Bakary Bunja Dabo, Cherno M Njie, Pa Samba Sadaga Jow, Jeggan Gerald Grey-Johnson and Sidi Mohammed Sanneh brought a civil action against the Attorney General and the Independent Electoral Commission to enforce the Supreme Court judgement that went in their favour. The Supreme Court had declared that every Gambian, including those living outside the jurisdiction, are entitled to register for and vote in elections to the offices of the president, members of the National Assembly, for local government offices and traditional rulers as well as referendum. BB Dabo and others claimed IEC has not taken steps to register Gambians in the diaspora for the forthcoming national elections which in their view is a gross disregard to the judgment of the apex court. The lawyer for BB Dabo and others, Abdoulie Fatty submitted that the high court has control over public bodies including the IEC. He argued that the Constitution places an obligation on the high court to abide by court decisions. He said the Supreme Court decision still stands and it should be enforced as he relied on section 39 of the Constitution. He said IEC has an obligation not to disenfranchise any eligible Gambian, including those living abroad, from voting. However, Lawyer Kimbeng T. Tah for the Attorney General argued the high court cannot make any orders on the same matter different from the ones the Supreme Court already made since it is a subordinate court. Counsel Tah said what BB Dabo and Co were seeking for was an order from the high court directing for an amendment of the Constitution to introduce new constituencies, a power the high court lacks.

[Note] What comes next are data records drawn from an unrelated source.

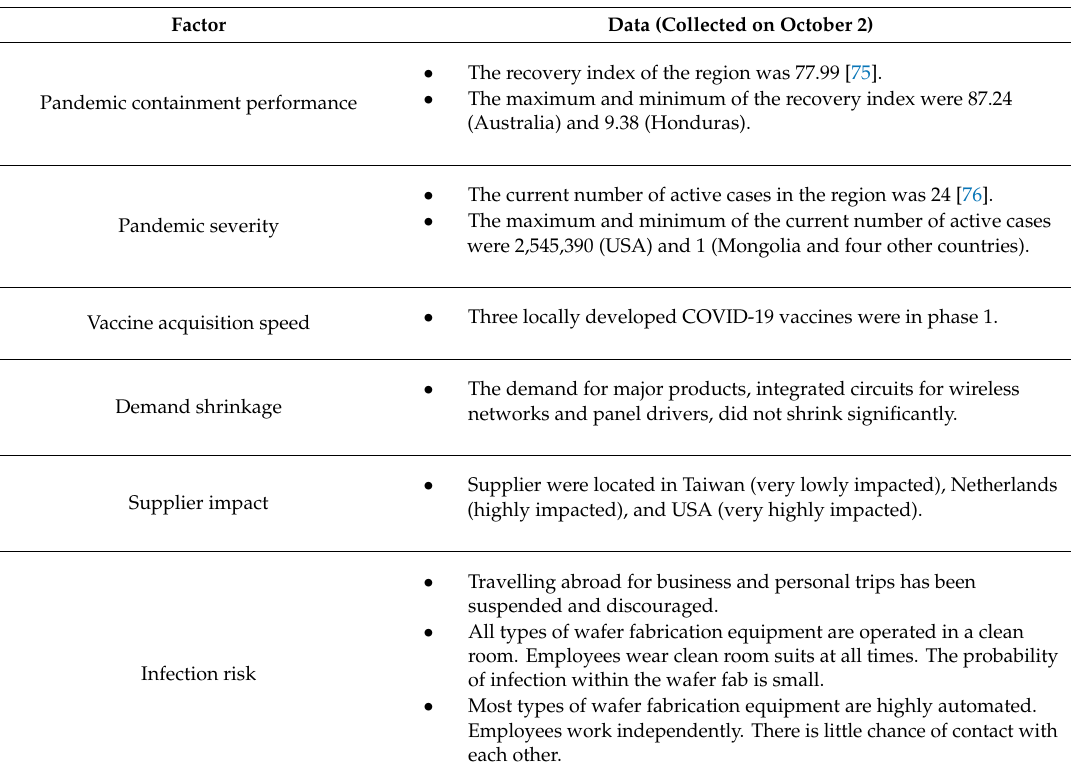
Table 5. Data of the wafer fab in the six aspects.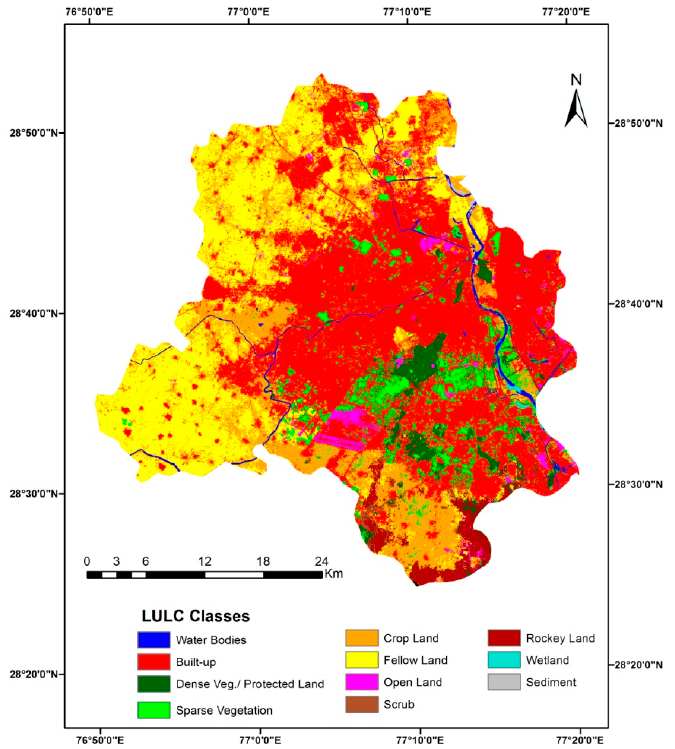
Figure 2. Land use/Land cover map of the study area.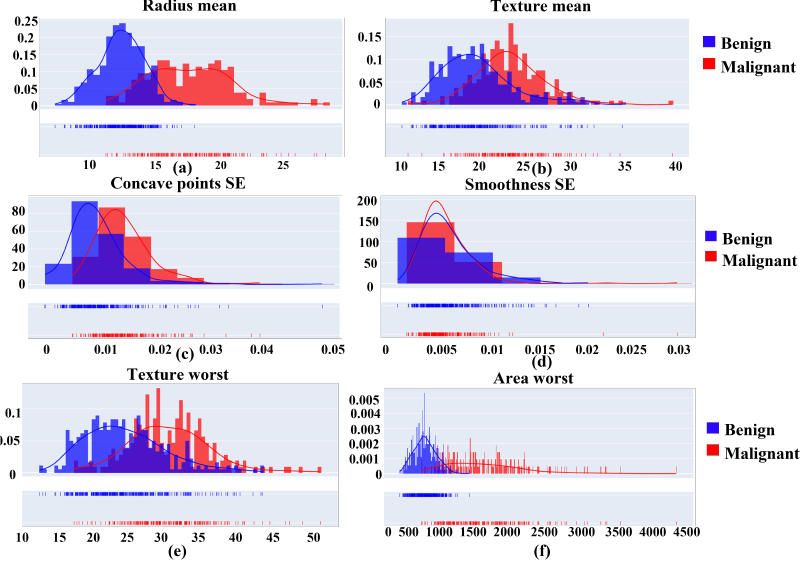
Figure 3. Feature distribution of WDBC dataset with samples of ( a ) Radius mean, ( b ) Texture mean, ( c ) Concave points SE, ( d ) Smoothness SE, ( e ) Texture worst, and ( f ) Area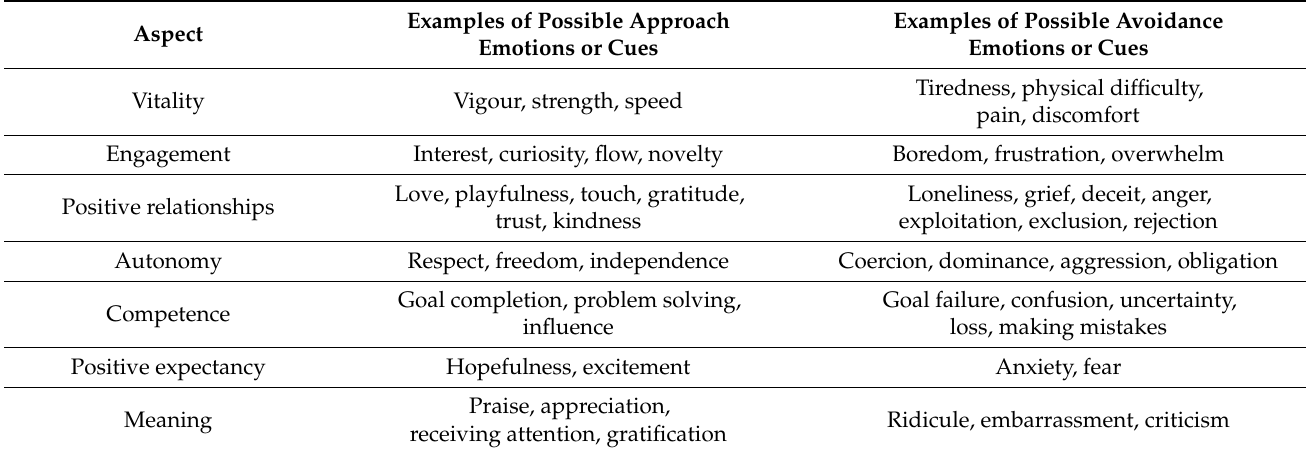
Table 4. Examples of possible cues and emotions for wellbeing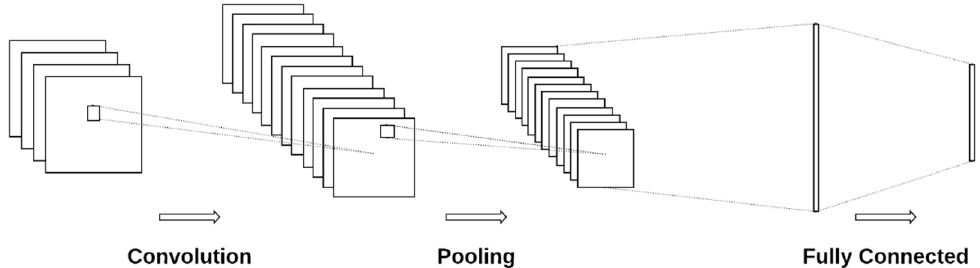
Figure 2. Schematic diagram of a CNN architecture, consisting of convolutional layers, pooling layers, and fully connected layers.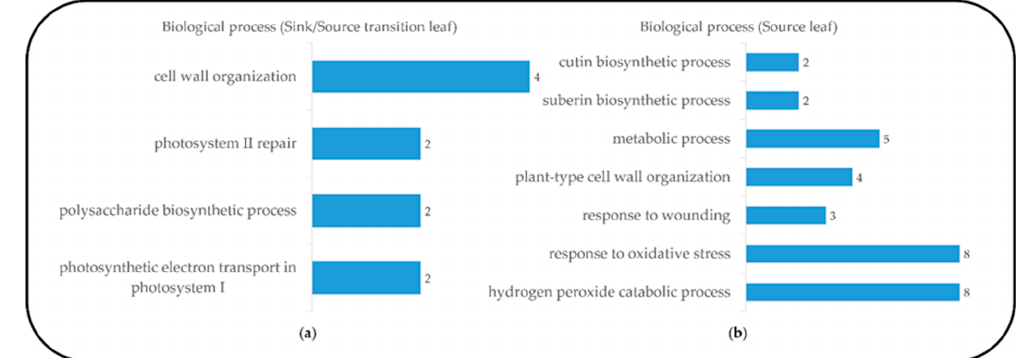
Figure 3. Functional category distribution of selected upregulated genes assigned by gene ontology (GO) terms to biological processes during sink-to-source transition and source stage in the blade tissue, from the database for annotation, visualization and integrated discovery (DAVID, v 6.8), sink-to-source stage ( a ) and source stage ( b ). 2.2. Validation of RNA-seq Data by qRT-PCR Analysis To validate the RNA-seq data using real-time qRT-PCR, cell wall organization-related genes from groups of 153 (sink-to-source) and 229 (source) DEGs were selected. On the basis of GO analysis, we divided these genes into two categories, primary (sink-to-source transition) and secondary cell wall organization (source stage) related genes. The expression patterns of the selected cell wall development-related genes, namely, glycosyltransferase (GT 43), endotransglucosylase/hydrolase (XTH), Endoglucanase 16, cellulose-synthase- like C (CslC), glycosyltransferase (GT 8), fatty acyl reductase (FAR), ATP-binding cassette (ABC) transporter, glycerol-3-P acyltransferase (GPAT 3) and BAHD acyltransferase and peroxidase (POD), were positively correlated with the results of qRT-PCR (Tables 1 and 2). Table 1. Expression of primary cell wall organization-related genes by RNA-seq and qRT-PCR (mean ± S.D.). GO Term Gene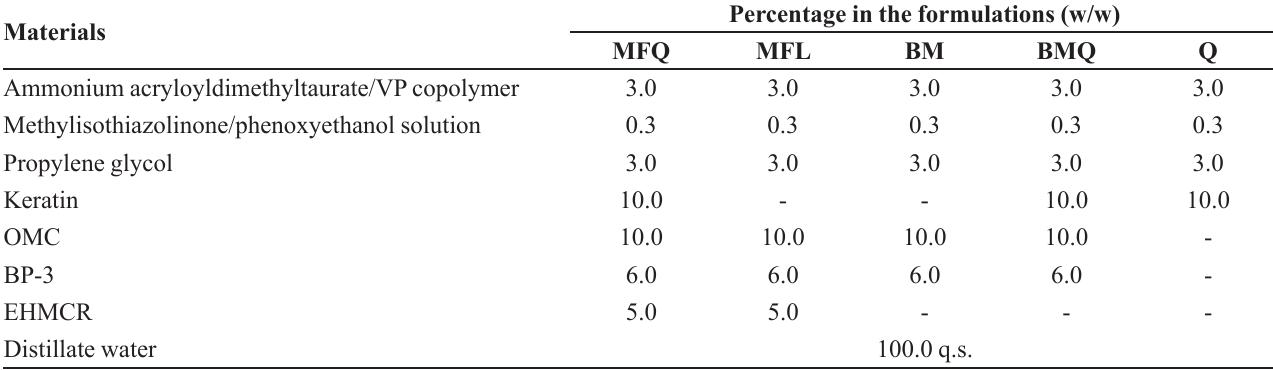
TABLE I - Formulations developed: MFQ, MFL, BM, BMQ and Q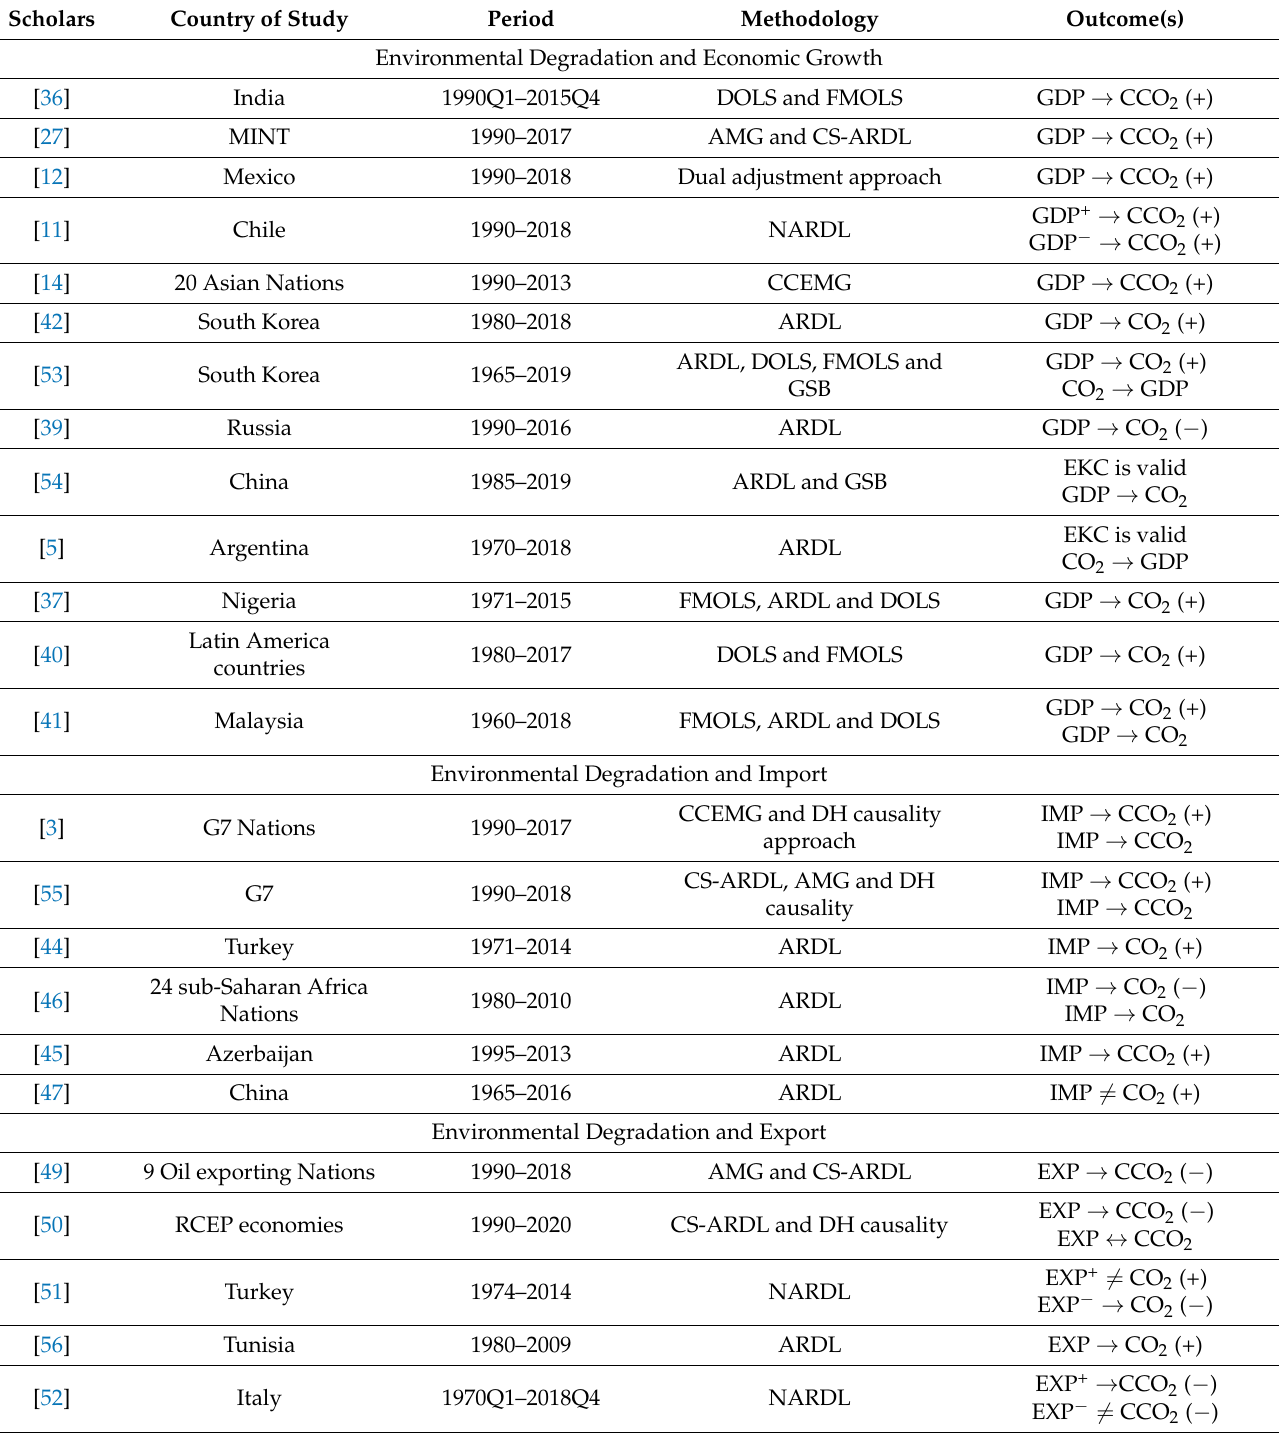
Table 1. Summary of Related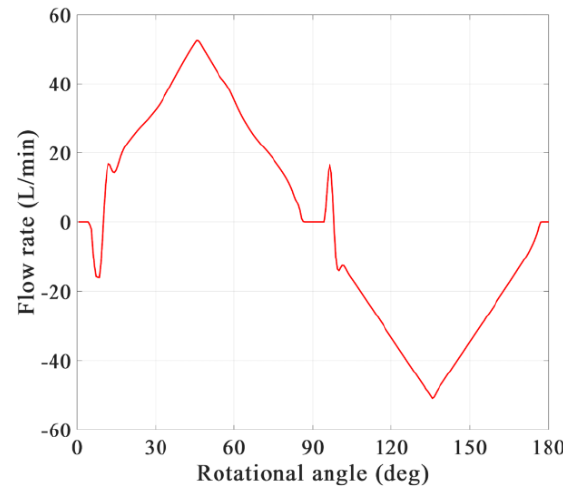
Figure 12. The outlet and inlet flow in the LLC. The grid model of the pump unit is shown in Figure 13. Both the inlets and outlets are set as the pressure inlet and outlet, and the set pressures are 0.4 MPa and 8 Mpa, respectively.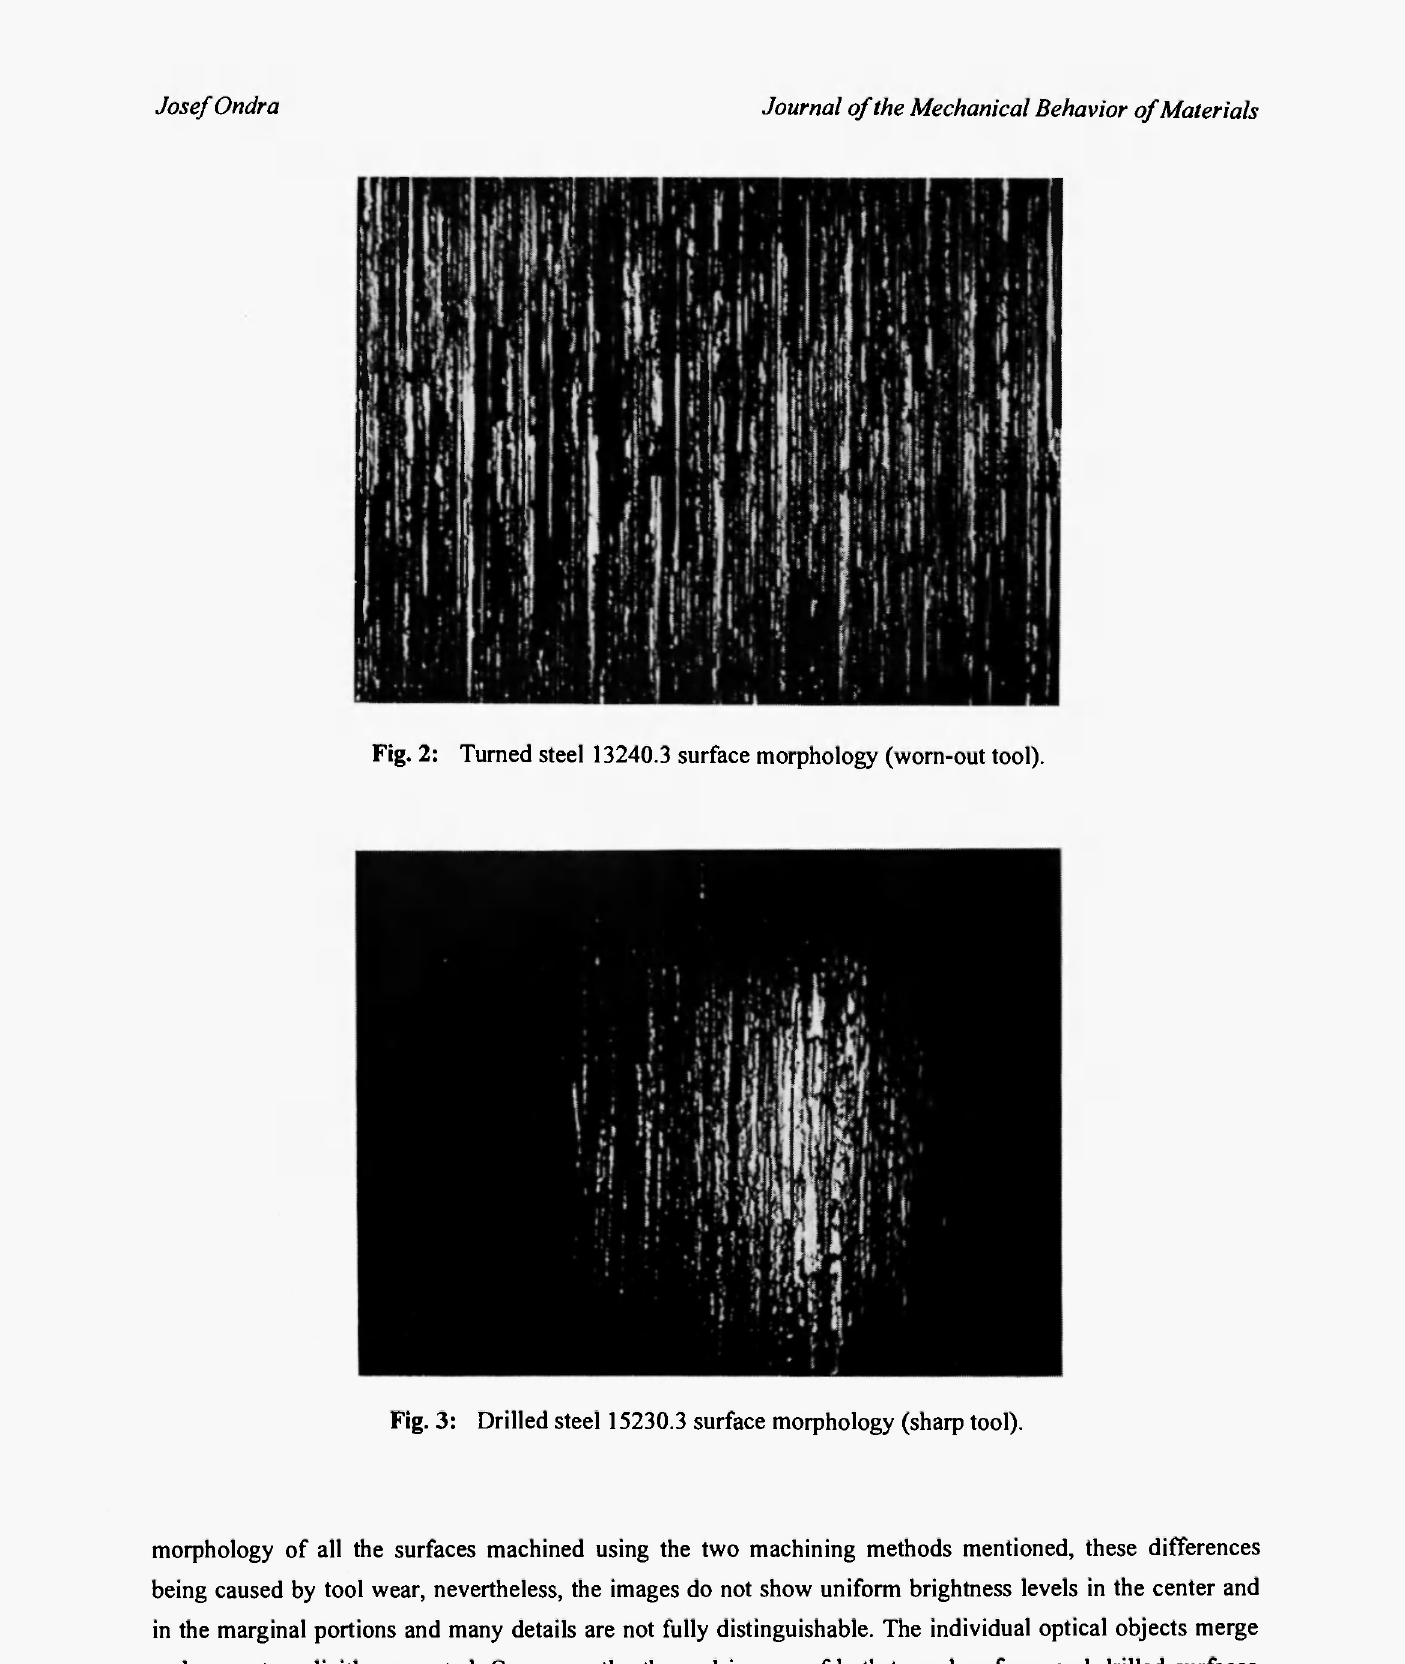
Fig. 2: Turned steel 13240.3 surface morphology (worn-out tool).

Justice Amina Saho-Ceesay in her ruling said her court has the jurisdiction to make orders of mandamus as she relied on sections 7 and 130 of the Constitutions as well as the Laws of England Application Act. She also held that IEC is a public body and it is subjected to judicial control, adding the electoral body is subjected to the supervisory jurisdiction of the high court. “The high court has judicial control over public bodies,” she said. On whether to grant the application, she asked the question what is in the judgment that is to be enforced. In answering the question, she said the Supreme Court only made a declaration that every Gambian, including those living outside the jurisdiction has the right to be registered and vote in public elections pursuant to section 39 of the Constitution. However, she rescinded from making an order of mandamus directing the IEC to register Gambians living outside the jurisdiction.
“This honourable court cannot grant an order different from the Supreme Court,” she said. She agreed with Lawyer K. Tah that the apex court only made a declaration and there were no consequential orders capable of being enforced.
“The judgment only made declarations. Declaratory judgments are not capable of being enforced. It is a judicial statement,” she said. She said the Supreme Court judgment was not an executory judgment capable of being enforced. “Declaration is in itself unenforceable,” she held.